(Saved entries)

== Segment start ==

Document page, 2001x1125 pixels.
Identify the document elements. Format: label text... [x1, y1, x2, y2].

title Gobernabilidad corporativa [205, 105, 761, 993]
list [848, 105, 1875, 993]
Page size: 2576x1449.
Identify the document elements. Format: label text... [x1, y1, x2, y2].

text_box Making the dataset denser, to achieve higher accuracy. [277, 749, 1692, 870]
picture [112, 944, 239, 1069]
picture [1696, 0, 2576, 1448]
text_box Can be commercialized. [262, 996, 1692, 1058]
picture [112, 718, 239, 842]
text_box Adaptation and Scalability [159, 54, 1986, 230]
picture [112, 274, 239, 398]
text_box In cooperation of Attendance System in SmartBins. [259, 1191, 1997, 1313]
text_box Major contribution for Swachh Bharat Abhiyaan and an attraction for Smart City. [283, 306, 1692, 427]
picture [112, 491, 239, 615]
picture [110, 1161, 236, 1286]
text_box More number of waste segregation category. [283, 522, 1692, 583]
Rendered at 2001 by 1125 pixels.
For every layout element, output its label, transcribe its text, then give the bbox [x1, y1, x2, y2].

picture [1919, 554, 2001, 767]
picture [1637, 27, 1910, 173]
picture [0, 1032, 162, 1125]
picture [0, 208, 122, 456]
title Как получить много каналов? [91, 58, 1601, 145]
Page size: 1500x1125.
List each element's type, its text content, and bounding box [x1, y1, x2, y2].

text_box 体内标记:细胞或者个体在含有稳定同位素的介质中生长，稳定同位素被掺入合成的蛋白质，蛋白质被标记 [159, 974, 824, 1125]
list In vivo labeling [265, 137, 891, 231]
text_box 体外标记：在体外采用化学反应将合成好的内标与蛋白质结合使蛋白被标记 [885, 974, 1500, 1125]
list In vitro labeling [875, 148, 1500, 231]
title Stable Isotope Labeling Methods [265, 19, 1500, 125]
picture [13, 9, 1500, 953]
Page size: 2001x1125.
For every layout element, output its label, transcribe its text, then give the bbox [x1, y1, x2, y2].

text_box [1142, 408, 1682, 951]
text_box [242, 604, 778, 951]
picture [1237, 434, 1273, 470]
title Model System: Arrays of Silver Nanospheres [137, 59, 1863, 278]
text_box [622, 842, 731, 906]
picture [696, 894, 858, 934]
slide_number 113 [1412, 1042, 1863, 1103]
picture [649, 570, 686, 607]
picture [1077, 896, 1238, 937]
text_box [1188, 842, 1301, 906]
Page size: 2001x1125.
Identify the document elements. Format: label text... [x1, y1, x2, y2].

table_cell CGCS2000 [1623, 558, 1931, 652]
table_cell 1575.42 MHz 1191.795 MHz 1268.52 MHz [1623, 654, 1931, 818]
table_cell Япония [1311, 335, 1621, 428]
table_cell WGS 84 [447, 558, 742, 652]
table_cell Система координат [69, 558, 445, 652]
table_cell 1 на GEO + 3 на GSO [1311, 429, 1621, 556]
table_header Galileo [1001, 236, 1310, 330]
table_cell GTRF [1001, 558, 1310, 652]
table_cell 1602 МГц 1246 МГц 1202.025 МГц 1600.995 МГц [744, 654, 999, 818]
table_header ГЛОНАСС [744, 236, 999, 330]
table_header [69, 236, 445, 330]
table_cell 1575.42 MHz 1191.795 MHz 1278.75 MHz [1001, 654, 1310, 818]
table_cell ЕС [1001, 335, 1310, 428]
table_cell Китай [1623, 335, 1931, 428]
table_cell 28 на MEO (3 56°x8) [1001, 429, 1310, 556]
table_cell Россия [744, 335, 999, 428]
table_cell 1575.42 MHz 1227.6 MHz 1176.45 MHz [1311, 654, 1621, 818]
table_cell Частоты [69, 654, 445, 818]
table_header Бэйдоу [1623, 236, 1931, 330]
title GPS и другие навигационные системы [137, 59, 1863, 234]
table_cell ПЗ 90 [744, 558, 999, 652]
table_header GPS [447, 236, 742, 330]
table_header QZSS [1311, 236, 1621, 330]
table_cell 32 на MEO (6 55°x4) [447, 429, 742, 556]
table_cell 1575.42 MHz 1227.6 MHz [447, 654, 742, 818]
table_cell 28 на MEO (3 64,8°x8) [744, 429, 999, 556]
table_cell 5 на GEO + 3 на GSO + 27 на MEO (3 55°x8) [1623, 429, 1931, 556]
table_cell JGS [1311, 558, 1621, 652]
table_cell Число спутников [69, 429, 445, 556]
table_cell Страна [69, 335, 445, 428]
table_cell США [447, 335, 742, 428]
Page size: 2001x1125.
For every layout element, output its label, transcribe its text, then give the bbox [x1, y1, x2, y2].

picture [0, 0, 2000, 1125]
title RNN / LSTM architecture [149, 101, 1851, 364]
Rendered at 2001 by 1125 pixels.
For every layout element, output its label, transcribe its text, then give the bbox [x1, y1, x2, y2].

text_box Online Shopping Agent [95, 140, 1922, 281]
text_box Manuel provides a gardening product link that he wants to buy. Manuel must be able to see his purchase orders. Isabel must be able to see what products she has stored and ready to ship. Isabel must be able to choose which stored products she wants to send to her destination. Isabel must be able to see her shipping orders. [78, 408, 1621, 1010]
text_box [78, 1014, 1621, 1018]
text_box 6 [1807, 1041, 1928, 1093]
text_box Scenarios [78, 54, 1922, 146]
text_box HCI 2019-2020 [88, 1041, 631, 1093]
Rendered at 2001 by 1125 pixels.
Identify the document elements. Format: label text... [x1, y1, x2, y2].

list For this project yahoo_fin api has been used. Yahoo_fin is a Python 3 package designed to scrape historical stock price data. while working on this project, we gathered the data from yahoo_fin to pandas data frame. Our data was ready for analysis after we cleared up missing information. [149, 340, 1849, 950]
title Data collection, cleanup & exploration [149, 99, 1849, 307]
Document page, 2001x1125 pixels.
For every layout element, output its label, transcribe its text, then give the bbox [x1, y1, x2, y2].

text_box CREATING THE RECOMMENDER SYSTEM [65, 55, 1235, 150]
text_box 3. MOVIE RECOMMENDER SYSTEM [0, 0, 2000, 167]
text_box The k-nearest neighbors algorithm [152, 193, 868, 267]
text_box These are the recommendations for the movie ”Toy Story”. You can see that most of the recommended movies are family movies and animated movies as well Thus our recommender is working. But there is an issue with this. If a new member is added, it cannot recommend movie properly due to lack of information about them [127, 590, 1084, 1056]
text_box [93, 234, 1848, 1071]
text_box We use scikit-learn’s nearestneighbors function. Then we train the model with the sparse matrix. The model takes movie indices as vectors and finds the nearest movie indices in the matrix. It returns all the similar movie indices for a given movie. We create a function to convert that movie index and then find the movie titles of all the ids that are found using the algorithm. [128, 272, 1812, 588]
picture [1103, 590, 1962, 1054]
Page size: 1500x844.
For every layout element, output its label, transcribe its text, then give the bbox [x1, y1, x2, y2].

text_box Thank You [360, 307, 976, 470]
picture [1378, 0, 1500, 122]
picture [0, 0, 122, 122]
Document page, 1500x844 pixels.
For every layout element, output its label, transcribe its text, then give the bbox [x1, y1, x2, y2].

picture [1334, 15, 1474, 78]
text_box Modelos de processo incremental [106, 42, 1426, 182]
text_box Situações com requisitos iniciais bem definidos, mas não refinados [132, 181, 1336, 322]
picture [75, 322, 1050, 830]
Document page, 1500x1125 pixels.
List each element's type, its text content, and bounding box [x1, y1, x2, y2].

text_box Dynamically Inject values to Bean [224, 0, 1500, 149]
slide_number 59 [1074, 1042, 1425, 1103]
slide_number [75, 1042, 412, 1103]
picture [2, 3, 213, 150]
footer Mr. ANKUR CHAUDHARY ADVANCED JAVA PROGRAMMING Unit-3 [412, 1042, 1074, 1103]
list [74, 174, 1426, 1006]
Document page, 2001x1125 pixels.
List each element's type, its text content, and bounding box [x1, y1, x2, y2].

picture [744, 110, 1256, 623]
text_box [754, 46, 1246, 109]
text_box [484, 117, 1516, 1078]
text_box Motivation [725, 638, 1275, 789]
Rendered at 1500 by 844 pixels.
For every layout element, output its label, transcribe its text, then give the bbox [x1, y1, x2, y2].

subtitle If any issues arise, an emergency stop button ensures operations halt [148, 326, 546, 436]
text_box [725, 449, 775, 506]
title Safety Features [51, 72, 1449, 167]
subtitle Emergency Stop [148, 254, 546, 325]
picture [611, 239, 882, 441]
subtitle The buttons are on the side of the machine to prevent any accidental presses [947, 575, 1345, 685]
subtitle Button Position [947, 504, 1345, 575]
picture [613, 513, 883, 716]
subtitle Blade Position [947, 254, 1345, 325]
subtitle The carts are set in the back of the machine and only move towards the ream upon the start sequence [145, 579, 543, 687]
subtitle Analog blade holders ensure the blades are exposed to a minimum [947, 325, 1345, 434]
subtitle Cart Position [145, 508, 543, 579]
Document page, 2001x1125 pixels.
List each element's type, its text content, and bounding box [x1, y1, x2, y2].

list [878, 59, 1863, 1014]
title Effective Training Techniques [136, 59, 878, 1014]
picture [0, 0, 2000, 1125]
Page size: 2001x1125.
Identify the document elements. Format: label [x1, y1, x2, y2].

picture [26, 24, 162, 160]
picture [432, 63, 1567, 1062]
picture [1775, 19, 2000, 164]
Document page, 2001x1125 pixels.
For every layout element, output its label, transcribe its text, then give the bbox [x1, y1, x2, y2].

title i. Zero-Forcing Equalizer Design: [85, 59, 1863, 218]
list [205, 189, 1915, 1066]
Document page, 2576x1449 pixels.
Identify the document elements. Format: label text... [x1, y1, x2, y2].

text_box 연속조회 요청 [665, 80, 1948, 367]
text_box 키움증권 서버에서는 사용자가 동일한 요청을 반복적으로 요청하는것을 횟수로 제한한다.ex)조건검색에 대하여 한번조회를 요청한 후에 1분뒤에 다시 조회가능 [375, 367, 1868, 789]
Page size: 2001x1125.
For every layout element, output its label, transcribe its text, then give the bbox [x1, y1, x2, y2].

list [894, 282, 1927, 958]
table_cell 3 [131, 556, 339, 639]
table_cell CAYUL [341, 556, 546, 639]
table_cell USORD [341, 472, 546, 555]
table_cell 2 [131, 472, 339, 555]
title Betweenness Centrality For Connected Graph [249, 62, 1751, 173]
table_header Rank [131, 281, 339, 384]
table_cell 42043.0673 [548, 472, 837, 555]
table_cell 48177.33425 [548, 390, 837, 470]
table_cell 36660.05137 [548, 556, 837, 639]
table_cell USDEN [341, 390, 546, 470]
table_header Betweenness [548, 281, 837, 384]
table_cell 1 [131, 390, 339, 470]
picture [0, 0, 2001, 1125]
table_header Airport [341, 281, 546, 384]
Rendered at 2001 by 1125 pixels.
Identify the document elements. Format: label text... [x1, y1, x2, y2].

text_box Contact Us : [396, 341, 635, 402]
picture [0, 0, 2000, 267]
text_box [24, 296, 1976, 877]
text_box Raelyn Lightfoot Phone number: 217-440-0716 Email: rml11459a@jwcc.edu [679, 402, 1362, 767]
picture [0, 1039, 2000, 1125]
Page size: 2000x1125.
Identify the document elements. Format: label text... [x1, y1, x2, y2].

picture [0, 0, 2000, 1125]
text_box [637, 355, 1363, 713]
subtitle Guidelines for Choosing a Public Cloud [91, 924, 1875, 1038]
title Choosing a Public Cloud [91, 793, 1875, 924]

== Segment end ==

• TO-DO ITEM: Could you please retype the lines from the start of the data through the line with "Page size: 2576x1449.", both included, and nothing else?

• OUTPUT OF THE TASK:
Document page, 2001x1125 pixels.
Identify the document elements. Format: label text... [x1, y1, x2, y2].

title Gobernabilidad corporativa [205, 105, 761, 993]
list [848, 105, 1875, 993]
Page size: 2576x1449.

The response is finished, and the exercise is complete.